(Beginning of TEXT PROVIDED)
Fabrication of a superabsorbent and pH-responsive glucomannan-based hydrogel: crosslinking, characterization, toxicological evaluation, and sustained-release of itopride

Abstract

Herein, we describe the esterification of a polysaccharide-based hydrogel extracted from the sweet basil seeds using citric acid (CA). The formation of CA-crosslinked sweet basil seed hydrogel (CL-SBH) was ascertained through FTIR and solid-state CP/MAS ¹³C NMR spectra. SEM analysis showed the existence of microscopic channels in CL-SBH. The CL-SBH was evaluated for its pH- and saline-dependent swelling properties. The highest swelling of CL-SBH was 17.83 g g⁻¹ in DW and the lowest was 4.21 g g⁻¹ at a pH of 1.2 after 480 min (8 h). During the swelling–deswelling studies, the CL-SBH displayed high swelling capacity in DW and in a buffer with a pH of 7.4, whereas the swelling was negligible in ethanol, normal saline, and in a buffer with a pH of 1.2 upon repeated cycles. Tablets based on CL-SBH and a drug (itopride) were prepared, and the results revealed that the itopride release was prolonged for 4 h at pH levels of 6.8 (97.75%) and 7.4 (94.63%), whereas approximately 36.75% of the drug was released at a pH of 1.2. The itopride release pattern followed first-order kinetics along with a Fickian diffusion mechanism. Acute oral and dermal toxicity studies of CL-SBH were conducted on Swiss albino rats and albino rabbits. The CL-SBH appeared non-toxic and non-irritating, as no change in hematological, biochemical, or histopathological parameters was observed in the animal models. Hence, the CL-SBH is a potential non-toxic material synthesized using a green crosslinking agent for prolonged, pH-dependent, and site-specific drug-delivery applications.
(End of TEXT PROVIDED)
(Beginning of GIVEN INFORMATION)
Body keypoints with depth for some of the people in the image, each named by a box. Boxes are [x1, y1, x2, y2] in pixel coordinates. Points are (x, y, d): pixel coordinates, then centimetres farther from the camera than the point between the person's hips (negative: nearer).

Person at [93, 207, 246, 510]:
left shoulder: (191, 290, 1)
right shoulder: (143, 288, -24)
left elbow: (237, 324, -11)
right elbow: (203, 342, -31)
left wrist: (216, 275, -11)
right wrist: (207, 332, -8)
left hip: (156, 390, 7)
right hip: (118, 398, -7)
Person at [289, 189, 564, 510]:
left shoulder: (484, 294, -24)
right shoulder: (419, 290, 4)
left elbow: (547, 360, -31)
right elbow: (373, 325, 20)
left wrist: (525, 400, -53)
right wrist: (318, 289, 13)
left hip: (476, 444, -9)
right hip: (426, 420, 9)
(End of GIVEN INFORMATION)
• _WHAT TO DO_:
Summarize the abstract above in two sentences.

• _EXPECTED ANSWER_:
A polysaccharide-based hydrogel from sweet basil seeds was crosslinked with citric acid, and the resulting CL-SBH swelled strongly in DW and at pH 7.4 but little at pH 1.2. Tablets of CL-SBH and itopride prolonged drug release for 4 h at pH 6.8 and 7.4 while releasing about 36.75% at pH 1.2, and acute toxicity studies in rats and rabbits found the material non-toxic and non-irritating.